> [TAREA A REALIZAR]: Copia literalmente el pasaje del texto sobre los países y el nacionalismo que comienza con las palabras "Saturday, May 22, 2010" y termina con "países su legitimidad?".

> [TEXTO SELECCIONADO]:
- - -
Saturday, May 22, 2010

MI PAÍS ES EL MUNDO, MIS COMPATRIOTAS LA HUMANIDAD

Las naciones y los países son una invención artificial del ser humano. Siglos de guerras, migraciones y desastres han dividido al mundo en paises; algunos pequeños, otros grandes; algunos fuertes y ricos, otros débiles y pobres. No importa lo antiguo que sea un país, pues la misma pregunta surge una y otra vez: ¿de dónde obtienen los países su legitimidad?

Algunas naciones están basadas en una lengua o cultura común como Alemania o Italia. Algunos países por el contrario son el resultado de los caprichos de la historia y engloban a un gran número de etnias, culturas y naciones. Un ejemplo de esto pueden ser China o Irak. Sin embargo, los países son una invención del ser humano que ha tenido efectos devastadores.

Los países llevan al patriotismo que a su vez lleva a lo que ha sido el cáncer de los siglos XIX y XX: el nacionalismo. Este término, en todas sus formas (racismo, imperialismo, fascismo entre otras), ha sido la causa un número incontable de guerras, siendo las dos Guerras Mundiales su creación más conocida. El nacionalismo propone que un determinado país (con todo lo que ello conlleva) es mejor que sus vecinos. “Mi cultura es superior a la tuya, mi historia es más rica que la tuya, mi país es mejor que el tuyo.” Esto ha cegado a gente durante siglos y llegó a su punto más álgido en el siglo XIX con la ola de nacionalismo que barrió Europa y que creó, entre otros, los modernos países de Grecia, Alemania e Italia. Lo único bueno que nos dejó el nacionalismo fue el romanticismo. El nacionalismo se vio reforzado por los regimenes totalitarios de la primera mitad del siglo XX. Afortunadamente, en la actualidad se puede considerar a un gran número de países como democráticos que rechazan estas teorías discriminatorias. No obstante, esta enfermedad aún no ha sido erradicada y se encuentra presente a lo largo y ancho del globo terráqueo.

“Mi país es el mejor.” Esta es la afirmación que resume el patriotismo, que según el escritor francés Guy de Maupassant, “es un tipo de religión; es un huevo en el que se incuban las guerras.” Creerse superior a otro ser humano es una idea ridícula pero es incluso más absurda cuando se fundamente en el lugar de nacimiento. Me hace gracia el hecho de que aquellos fervientes patriotas (nacionalistas los llamaría yo), no importa de que país vengan, defenderían otros países si simplemente hubiesen nacido unos kilómetros más al norte, sur, este u oeste, dentro de las fronteras de otra nación que consideran inferior. Es una contradicción, jocosa pero a la vez seria.

Las fronteras son una creación de algunos seres humanos privilegiados: los estadistas. Es fácil comprobar la vergonzante artificialidad de las fronteras en África o en Oriente Medio, donde en muchos casos no son más que líneas rectas. Aquellas fronteras han causado más daño que bien: guerras han tenido lugar por dichas líneas mal dibujadas por los poderes imperiales occidentales, familias han sido separadas (sólo hay que recordar el caos causado por la partición de la India o por la intercambio de población entre Grecia y Turquía).
- - -
[Filas de datos]
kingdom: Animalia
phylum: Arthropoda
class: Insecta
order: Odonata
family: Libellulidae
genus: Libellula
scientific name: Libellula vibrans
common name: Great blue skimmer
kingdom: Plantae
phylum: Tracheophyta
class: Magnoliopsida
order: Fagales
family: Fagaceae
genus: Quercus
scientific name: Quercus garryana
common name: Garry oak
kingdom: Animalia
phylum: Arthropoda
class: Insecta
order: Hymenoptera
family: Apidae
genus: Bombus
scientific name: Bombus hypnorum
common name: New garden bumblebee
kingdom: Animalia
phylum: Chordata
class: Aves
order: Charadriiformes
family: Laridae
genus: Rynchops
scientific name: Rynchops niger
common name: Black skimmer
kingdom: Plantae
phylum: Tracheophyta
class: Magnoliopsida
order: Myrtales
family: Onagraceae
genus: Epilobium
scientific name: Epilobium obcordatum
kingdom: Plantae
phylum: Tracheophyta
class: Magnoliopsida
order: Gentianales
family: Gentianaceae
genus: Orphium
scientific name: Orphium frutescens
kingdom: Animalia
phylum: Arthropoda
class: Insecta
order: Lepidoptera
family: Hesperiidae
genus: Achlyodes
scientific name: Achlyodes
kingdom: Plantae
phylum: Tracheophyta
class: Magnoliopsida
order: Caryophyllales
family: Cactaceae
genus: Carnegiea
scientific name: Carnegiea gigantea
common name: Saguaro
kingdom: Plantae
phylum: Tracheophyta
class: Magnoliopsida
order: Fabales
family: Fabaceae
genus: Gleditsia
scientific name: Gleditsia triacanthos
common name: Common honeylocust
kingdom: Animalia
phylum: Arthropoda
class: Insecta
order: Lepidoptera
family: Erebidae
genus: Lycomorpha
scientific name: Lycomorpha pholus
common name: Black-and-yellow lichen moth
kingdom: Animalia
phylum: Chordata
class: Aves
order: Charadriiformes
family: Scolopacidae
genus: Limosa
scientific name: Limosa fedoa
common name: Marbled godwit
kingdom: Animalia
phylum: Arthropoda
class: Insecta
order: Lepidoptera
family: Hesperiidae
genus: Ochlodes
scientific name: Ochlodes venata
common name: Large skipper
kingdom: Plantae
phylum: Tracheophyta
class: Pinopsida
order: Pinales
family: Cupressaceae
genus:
- - -
> [ÁREA DE RESPUESTA]:
Saturday, May 22, 2010

MI PAÍS ES EL MUNDO, MIS COMPATRIOTAS LA HUMANIDAD

Las naciones y los países son una invención artificial del ser humano. Siglos de guerras, migraciones y desastres han dividido al mundo en paises; algunos pequeños, otros grandes; algunos fuertes y ricos, otros débiles y pobres. No importa lo antiguo que sea un país, pues la misma pregunta surge una y otra vez: ¿de dónde obtienen los países su legitimidad?